/---
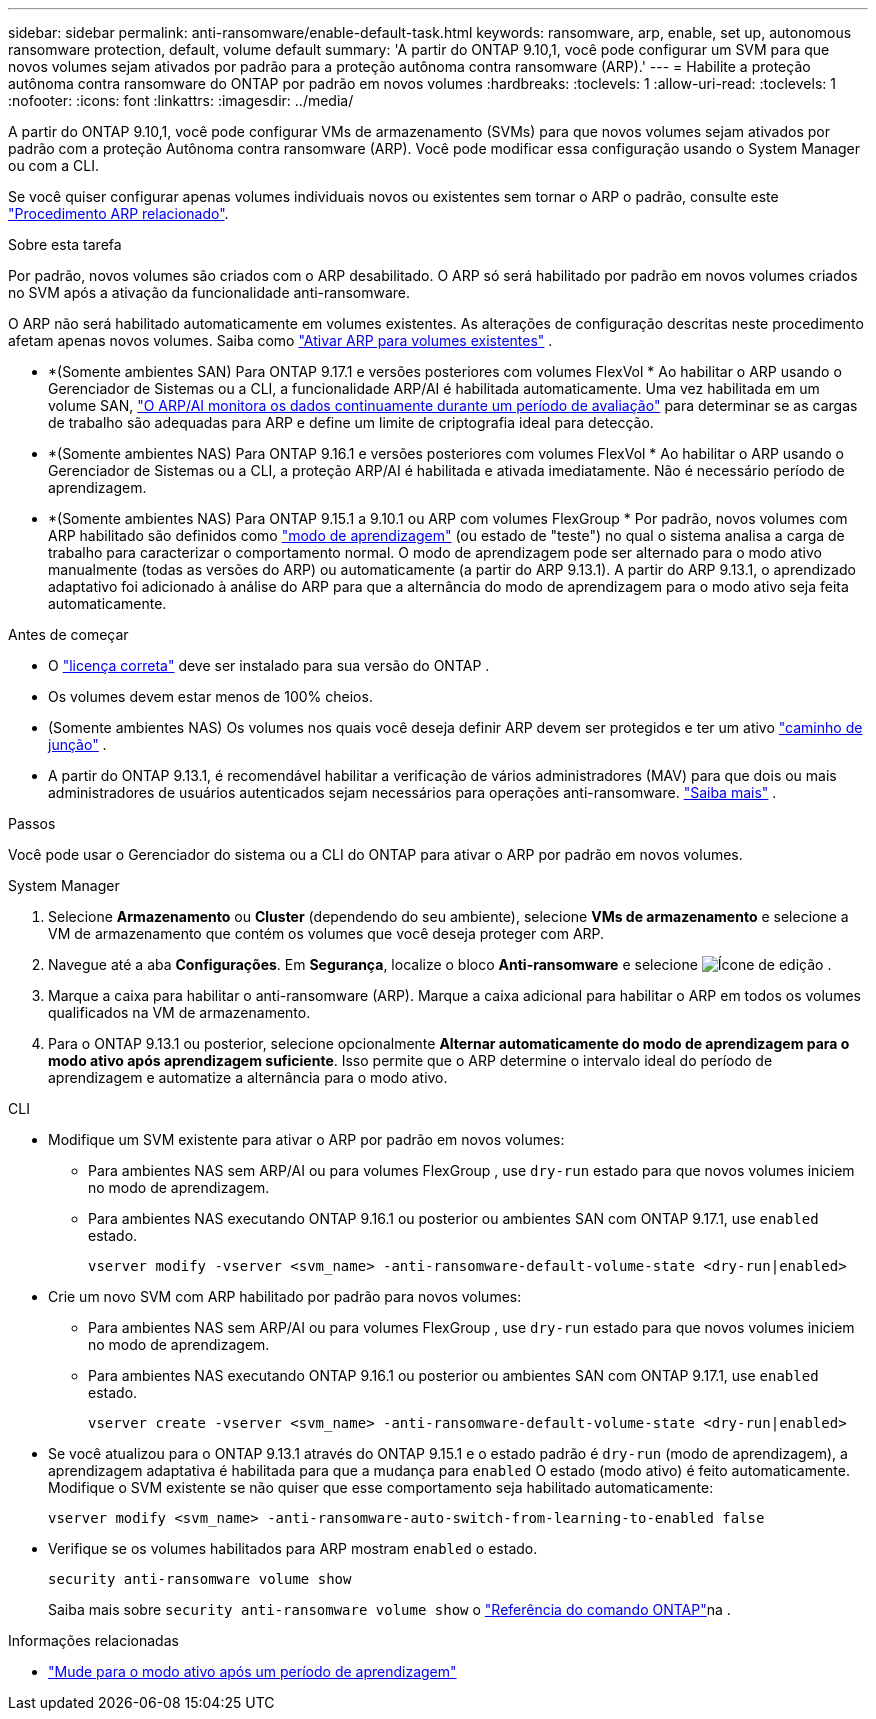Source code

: ---
sidebar: sidebar 
permalink: anti-ransomware/enable-default-task.html 
keywords: ransomware, arp, enable, set up, autonomous ransomware protection, default, volume default 
summary: 'A partir do ONTAP 9.10,1, você pode configurar um SVM para que novos volumes sejam ativados por padrão para a proteção autônoma contra ransomware (ARP).' 
---
= Habilite a proteção autônoma contra ransomware do ONTAP por padrão em novos volumes
:hardbreaks:
:toclevels: 1
:allow-uri-read: 
:toclevels: 1
:nofooter: 
:icons: font
:linkattrs: 
:imagesdir: ../media/


[role="lead"]
A partir do ONTAP 9.10,1, você pode configurar VMs de armazenamento (SVMs) para que novos volumes sejam ativados por padrão com a proteção Autônoma contra ransomware (ARP). Você pode modificar essa configuração usando o System Manager ou com a CLI.

Se você quiser configurar apenas volumes individuais novos ou existentes sem tornar o ARP o padrão, consulte este link:enable-task.html["Procedimento ARP relacionado"].

.Sobre esta tarefa
Por padrão, novos volumes são criados com o ARP desabilitado. O ARP só será habilitado por padrão em novos volumes criados no SVM após a ativação da funcionalidade anti-ransomware.

O ARP não será habilitado automaticamente em volumes existentes. As alterações de configuração descritas neste procedimento afetam apenas novos volumes. Saiba como link:enable-task.html["Ativar ARP para volumes existentes"] .

* *(Somente ambientes SAN) Para ONTAP 9.17.1 e versões posteriores com volumes FlexVol * Ao habilitar o ARP usando o Gerenciador de Sistemas ou a CLI, a funcionalidade ARP/AI é habilitada automaticamente. Uma vez habilitada em um volume SAN, link:respond-san-entropy-eval-period.html["O ARP/AI monitora os dados continuamente durante um período de avaliação"] para determinar se as cargas de trabalho são adequadas para ARP e define um limite de criptografia ideal para detecção.
* *(Somente ambientes NAS) Para ONTAP 9.16.1 e versões posteriores com volumes FlexVol * Ao habilitar o ARP usando o Gerenciador de Sistemas ou a CLI, a proteção ARP/AI é habilitada e ativada imediatamente. Não é necessário período de aprendizagem.
* *(Somente ambientes NAS) Para ONTAP 9.15.1 a 9.10.1 ou ARP com volumes FlexGroup * Por padrão, novos volumes com ARP habilitado são definidos como link:index.html#learn-about-arp-modes["modo de aprendizagem"] (ou estado de "teste") no qual o sistema analisa a carga de trabalho para caracterizar o comportamento normal. O modo de aprendizagem pode ser alternado para o modo ativo manualmente (todas as versões do ARP) ou automaticamente (a partir do ARP 9.13.1). A partir do ARP 9.13.1, o aprendizado adaptativo foi adicionado à análise do ARP para que a alternância do modo de aprendizagem para o modo ativo seja feita automaticamente.


.Antes de começar
* O link:index.html["licença correta"] deve ser instalado para sua versão do ONTAP .
* Os volumes devem estar menos de 100% cheios.
* (Somente ambientes NAS) Os volumes nos quais você deseja definir ARP devem ser protegidos e ter um ativo link:../concepts/namespaces-junction-points-concept.html["caminho de junção"] .
* A partir do ONTAP 9.13.1, é recomendável habilitar a verificação de vários administradores (MAV) para que dois ou mais administradores de usuários autenticados sejam necessários para operações anti-ransomware. link:../multi-admin-verify/enable-disable-task.html["Saiba mais"] .


.Passos
Você pode usar o Gerenciador do sistema ou a CLI do ONTAP para ativar o ARP por padrão em novos volumes.

[role="tabbed-block"]
====
.System Manager
--
. Selecione *Armazenamento* ou *Cluster* (dependendo do seu ambiente), selecione *VMs de armazenamento* e selecione a VM de armazenamento que contém os volumes que você deseja proteger com ARP.
. Navegue até a aba *Configurações*. Em *Segurança*, localize o bloco *Anti-ransomware* e selecione image:icon_pencil.gif["Ícone de edição"] .
. Marque a caixa para habilitar o anti-ransomware (ARP). Marque a caixa adicional para habilitar o ARP em todos os volumes qualificados na VM de armazenamento.
. Para o ONTAP 9.13.1 ou posterior, selecione opcionalmente *Alternar automaticamente do modo de aprendizagem para o modo ativo após aprendizagem suficiente*. Isso permite que o ARP determine o intervalo ideal do período de aprendizagem e automatize a alternância para o modo ativo.


--
.CLI
--
* Modifique um SVM existente para ativar o ARP por padrão em novos volumes:
+
** Para ambientes NAS sem ARP/AI ou para volumes FlexGroup , use  `dry-run` estado para que novos volumes iniciem no modo de aprendizagem.
** Para ambientes NAS executando ONTAP 9.16.1 ou posterior ou ambientes SAN com ONTAP 9.17.1, use  `enabled` estado.
+
[source, cli]
----
vserver modify -vserver <svm_name> -anti-ransomware-default-volume-state <dry-run|enabled>
----


* Crie um novo SVM com ARP habilitado por padrão para novos volumes:
+
** Para ambientes NAS sem ARP/AI ou para volumes FlexGroup , use  `dry-run` estado para que novos volumes iniciem no modo de aprendizagem.
** Para ambientes NAS executando ONTAP 9.16.1 ou posterior ou ambientes SAN com ONTAP 9.17.1, use  `enabled` estado.
+
[source, cli]
----
vserver create -vserver <svm_name> -anti-ransomware-default-volume-state <dry-run|enabled>
----


* Se você atualizou para o ONTAP 9.13.1 através do ONTAP 9.15.1 e o estado padrão é  `dry-run` (modo de aprendizagem), a aprendizagem adaptativa é habilitada para que a mudança para  `enabled` O estado (modo ativo) é feito automaticamente. Modifique o SVM existente se não quiser que esse comportamento seja habilitado automaticamente:
+
[source, cli]
----
vserver modify <svm_name> -anti-ransomware-auto-switch-from-learning-to-enabled false
----
* Verifique se os volumes habilitados para ARP mostram `enabled` o estado.
+
[source, cli]
----
security anti-ransomware volume show
----
+
Saiba mais sobre `security anti-ransomware volume show` o link:https://docs.netapp.com/us-en/ontap-cli/security-anti-ransomware-volume-show.html["Referência do comando ONTAP"^]na .



--
====
.Informações relacionadas
* link:switch-learning-to-active-mode.html["Mude para o modo ativo após um período de aprendizagem"]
\---
### [Job]
Above are some records. Report the number of their lines that include "state", and add nothing else.

### [Finished exercise]
2